Background and Brief Description
Section 306 of the Public Health Service (PHS) Act (42 U.S.C. 242k), as amended, authorizes that the Secretary of Health and Human Services (DHHS), acting through NCHS, shall collect statistics on the extent and nature of illness and disability of the population of the United States. This revision is to notify the public of a request to continue the SLAITS mechanism for the 2011 to 2014 survey period. A three year clearance is requested.
SLAITS is an integrated and coordinated survey system that has been conducted since 1997, in accordance with the 1995 initiative to increase the integration of surveys within DHHS. It is designed to collect needed health and well-being data at the national, state, and local levels. Using the large sampling frame of the ongoing National Immunization Survey (NIS) and Computer Assisted Telephone Interviewing (CATI), and when necessary independent samples, mail, and Internet modes to support data collection activities, SLAITS has quickly collected and produced household and person-level data to monitor health-related areas. Questionnaire content is drawn from existing surveys within DHHS and other Federal agencies, or developed specifically to meet project sponsor needs.Start Printed Page 14021
Examples of topical areas include infant, child, adolescent, parent, and family health, well-being, and knowledge, attitude, and behaviors; children with special health care needs (CSHCN); functioning; life course and social determinants of health; developmental delays and disabilities; acute and chronic conditions; immunizations; access to and use of health care; program participation; adoption; and changes in health insurance coverage and experiences.

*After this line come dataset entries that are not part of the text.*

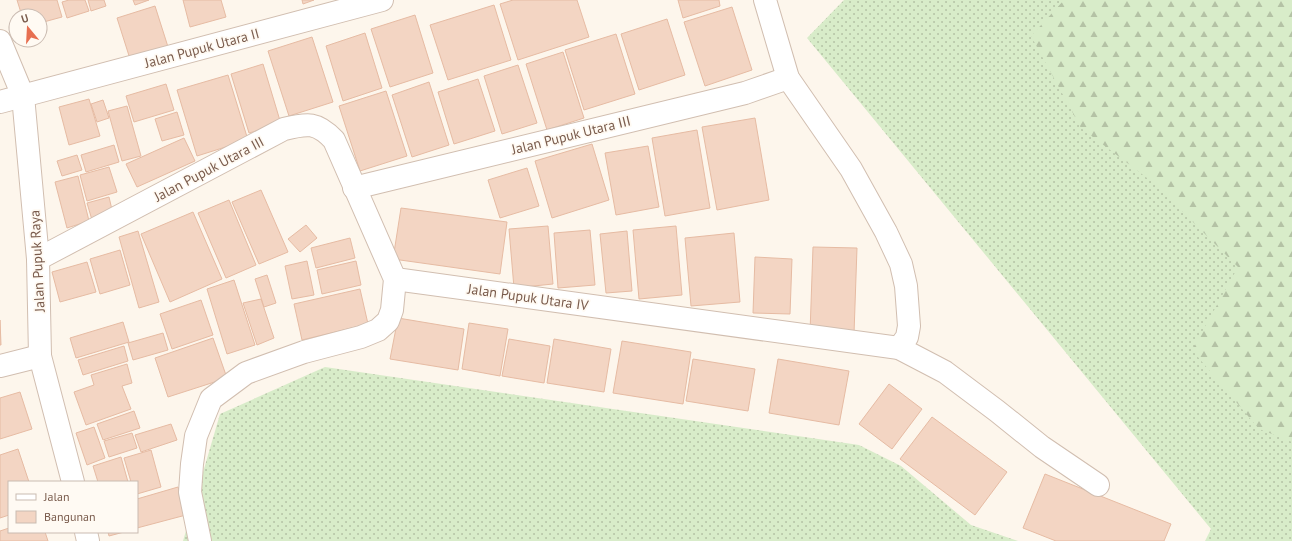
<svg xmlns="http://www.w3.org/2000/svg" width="1292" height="541" viewBox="0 0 1292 541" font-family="'PT Sans',sans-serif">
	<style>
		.grass { fill: url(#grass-dots) }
		.forest { fill: url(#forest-firs) }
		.building { fill: #f3d5c3; stroke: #e6bba3 }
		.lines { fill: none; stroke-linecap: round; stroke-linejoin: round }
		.minor-casing { stroke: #d1beb0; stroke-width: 24 }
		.minor { stroke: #fff; stroke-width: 22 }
		.labels { text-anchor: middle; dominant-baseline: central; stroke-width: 3.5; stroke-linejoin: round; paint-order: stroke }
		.street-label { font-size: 14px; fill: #7a5c4d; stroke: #fffaf3 }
	</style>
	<defs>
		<pattern id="grass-dots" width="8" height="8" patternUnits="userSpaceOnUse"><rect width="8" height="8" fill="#d8ecc9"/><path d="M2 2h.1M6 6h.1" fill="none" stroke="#b4c2a5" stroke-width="1.8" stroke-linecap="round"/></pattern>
		<pattern id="forest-firs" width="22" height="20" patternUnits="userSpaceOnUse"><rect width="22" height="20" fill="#d8ecc9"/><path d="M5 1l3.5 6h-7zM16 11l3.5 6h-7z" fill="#b4c2a5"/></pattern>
	</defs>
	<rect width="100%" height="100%" fill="#fdf6ec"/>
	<g class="grass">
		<polygon points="844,0 1292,0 1292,541 1205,541 1211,529 807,38"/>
		<polygon points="325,367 859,445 901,466 971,525 1018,541 183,541 220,414"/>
	</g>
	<polygon class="forest" points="1064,0 1292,0 1292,442 1259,429 1192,350 1238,267 1155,184 1081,128 1031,36"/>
	<g class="building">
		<polygon points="17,0 57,0 62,17 40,23 40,16 22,16"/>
		<polygon points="69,0 85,0 89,11 67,18 62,2"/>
		<polygon points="88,0 104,0 106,6 91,11"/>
		<polygon points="133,0 149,0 135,5"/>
		<polygon points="183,0 221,0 226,17 190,27"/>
		<polygon points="302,0 314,0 303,4"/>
		<polygon points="513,0 577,0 589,37 518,60 500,4"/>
		<polygon points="678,0 719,0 720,6 683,18"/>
		<polygon points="494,5 511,60 448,80 430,25"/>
		<polygon points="155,6 169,50 131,62 117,18"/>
		<polygon points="732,7 752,70 705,86 684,22"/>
		<polygon points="415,15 433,73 390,87 371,29"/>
		<polygon points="667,19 685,75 639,90 621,34"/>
		<polygon points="365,33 382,88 343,101 326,46"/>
		<polygon points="616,34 635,94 584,110 565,50"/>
		<polygon points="312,37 333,102 289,116 268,51"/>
		<polygon points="563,52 584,118 547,130 526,64"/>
		<polygon points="263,64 281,124 249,133 231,74"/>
		<polygon points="518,65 537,123 502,134 484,76"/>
		<polygon points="228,75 248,140 197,156 177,90"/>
		<polygon points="478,79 495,131 454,144 438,92"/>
		<polygon points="429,82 449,145 412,157 392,95"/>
		<polygon points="166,84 174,110 134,122 126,96"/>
		<polygon points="386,91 407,156 360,171 339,106"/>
		<polygon points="89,99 100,136 69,145 59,107"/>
		<polygon points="103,100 109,118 97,122 91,104"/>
		<polygon points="127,106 141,156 122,161 108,111"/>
		<polygon points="177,112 184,135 162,141 155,119"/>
		<polygon points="755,118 769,200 717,210 702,127"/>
		<polygon points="697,130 710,208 665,216 652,138"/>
		<polygon points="184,138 195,161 137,187 126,164"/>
		<polygon points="592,144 609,200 552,218 535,161"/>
		<polygon points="114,145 119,162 86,172 81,155"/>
		<polygon points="648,146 659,207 616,215 605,153"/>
		<polygon points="77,155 82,170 62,176 57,161"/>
		<polygon points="109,167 117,192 87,201 80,175"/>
		<polygon points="527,168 539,206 500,218 488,180"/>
		<polygon points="78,176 89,221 67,228 55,182"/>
		<polygon points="261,190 288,252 259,264 232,202"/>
		<polygon points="109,197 113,214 92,220 87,203"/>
		<polygon points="229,200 256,265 226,278 198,213"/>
		<polygon points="401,208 507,222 500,274 393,259"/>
		<polygon points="193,212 222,279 170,302 141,234"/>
		<polygon points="306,225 317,238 300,252 288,239"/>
		<polygon points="548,226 553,284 514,288 509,229"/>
		<polygon points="676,226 682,295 639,299 633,230"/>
		<polygon points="590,230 595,285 558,288 554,233"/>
		<polygon points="138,231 159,302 139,308 119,237"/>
		<polygon points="627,231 632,291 606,293 600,234"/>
		<polygon points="734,233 740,302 691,306 685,238"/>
		<polygon points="350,238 355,258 316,268 311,248"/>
		<polygon points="813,247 857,248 854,334 810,333"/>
		<polygon points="120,250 130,285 100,294 90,259"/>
		<polygon points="755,257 792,259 790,314 753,313"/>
		<polygon points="307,261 314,295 292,299 285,266"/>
		<polygon points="356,261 361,285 322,294 317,270"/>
		<polygon points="87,262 96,292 60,302 52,272"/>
		<polygon points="267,275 276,303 264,307 255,279"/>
		<polygon points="234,280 255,345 227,354 207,289"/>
		<polygon points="360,289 368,324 302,340 294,304"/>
		<polygon points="261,299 274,338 257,345 243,303"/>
		<polygon points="201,300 213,335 172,349 160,314"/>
		<polygon points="398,318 464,329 458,370 390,359"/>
		<polygon points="0,320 1,345 0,345"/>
		<polygon points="123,322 129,342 76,358 70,338"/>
		<polygon points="469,323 508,329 500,376 462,369"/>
		<polygon points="163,333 168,350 133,360 128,343"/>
		<polygon points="213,338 227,378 168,397 155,358"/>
		<polygon points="509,339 550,346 544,383 502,376"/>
		<polygon points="554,339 611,349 604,392 547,383"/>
		<polygon points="622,341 691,352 683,404 613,393"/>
		<polygon points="124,346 128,361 83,375 78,360"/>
		<polygon points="693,359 755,369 748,411 686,401"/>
		<polygon points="778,359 849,371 839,425 769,413"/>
		<polygon points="127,364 132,383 122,386 131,409 86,425 74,392 94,385 91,375"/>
		<polygon points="889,384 922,409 892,449 859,424"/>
		<polygon points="20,392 32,429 0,439 0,398"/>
		<polygon points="134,411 140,428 103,440 97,424"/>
		<polygon points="932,417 1007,472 975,515 900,459"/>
		<polygon points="171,424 177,440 141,452 135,435"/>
		<polygon points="94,427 105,458 87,465 76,433"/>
		<polygon points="132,433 137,448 109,457 104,441"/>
		<polygon points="18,449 29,482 9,482 9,515 0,518 0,455"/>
		<polygon points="151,450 161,487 137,494 137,482 131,482 124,458"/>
		<polygon points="121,457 128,482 98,482 93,466"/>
		<polygon points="1045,474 1171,524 1164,541 1056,541 1023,528"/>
		<polygon points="178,487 186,515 137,528 137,499"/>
		<polygon points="9,528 9,532 45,532 48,541 0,541 0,531"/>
		<polygon points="108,532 124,532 109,536"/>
	</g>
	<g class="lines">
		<defs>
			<g id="minor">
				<polyline points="765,0 788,78 851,169 886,232 901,264 906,286 909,326 907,337 899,348"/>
				<polyline points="0,41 23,96 38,259 40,356 73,482"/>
				<polyline points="0,102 382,0"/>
				<polyline points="354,188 745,93 788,78"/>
				<path d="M38 259 284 129C308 123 317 122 334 140L395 279 392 310 388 321 378 330 361 337 304 352 246 373 211 399 196 436 192 464 190 492 200 541"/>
				<polyline points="395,279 899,348 945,372 997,411 1042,447 1098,485"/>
				<polyline points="0,366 40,356"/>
				<polyline points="86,532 88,541"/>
			</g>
		</defs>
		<use href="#minor" class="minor-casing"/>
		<use href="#minor" class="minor"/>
	</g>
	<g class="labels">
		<g class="street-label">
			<text transform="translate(202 48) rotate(-15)">Jalan Pupuk Utara II</text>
			<text transform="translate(571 135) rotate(-14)">Jalan Pupuk Utara III</text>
			<text transform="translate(209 169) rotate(-28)">Jalan Pupuk Utara III</text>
			<text transform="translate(37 261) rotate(-93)">Jalan Pupuk Raya</text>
			<text transform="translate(528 297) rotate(8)">Jalan Pupuk Utara IV</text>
		</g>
	</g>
	<rect x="8" y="481" width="130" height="52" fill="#fffaf3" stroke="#cabbb1"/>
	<rect x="16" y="494" width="20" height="6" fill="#ffffff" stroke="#cabbb1"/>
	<text x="44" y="501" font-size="12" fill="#7a5c4d">Jalan</text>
	<rect x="16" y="511" width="20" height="12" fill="#f3d5c3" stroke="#cabbb1"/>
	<text x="44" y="521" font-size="12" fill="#7a5c4d">Bangunan</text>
	<g transform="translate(28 28) rotate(342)"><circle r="19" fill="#fffaf3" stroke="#cabbb1"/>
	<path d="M0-3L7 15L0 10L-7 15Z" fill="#e76f51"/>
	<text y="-6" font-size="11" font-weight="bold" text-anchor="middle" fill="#7a5c4d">U</text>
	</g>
</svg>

Users of SLAITS data include, but are not limited to, Congressional offices, Federal agencies, state and local governments, schools of public health, colleges and universities, private industry, nonprofit foundations, professional associations, clinicians, researchers, administrators, advocates, and health planners, to evaluate content and/or programs. SLAITS data continue to be heavily used by Federal and state Maternal and Child Health Bureau Directors to evaluate programs and service needs. Several SLAITS modules provided data for multiple Congressionally-mandated reports on healthcare disparities and quality; at least one report to Congress on health insurance coverage among children; and reports of the National Academy of Sciences. Within DHHS, the Office of the Assistant Secretary for Planning and Evaluation and the Administration for Children and Families used SLAITS to collect data for the first nationally representative survey of adoptive families across adoption types for children with and without special health care needs, and to assess their post-adoption service use and unmet needs.
There is no cost to respondents other than their time to participate. The total estimated annualized burden hours are 194,675.
|Respondents||Number of respondents||Number of responses per respondent||Average burden per response (in hours)|
|Pilot work, pre-testing, and planning activities||12,300||1||35/60|
Dated: March 9, 2011.
Carol E. Walker,
Acting Reports Clearance Officer, Centers for Disease Control and Prevention.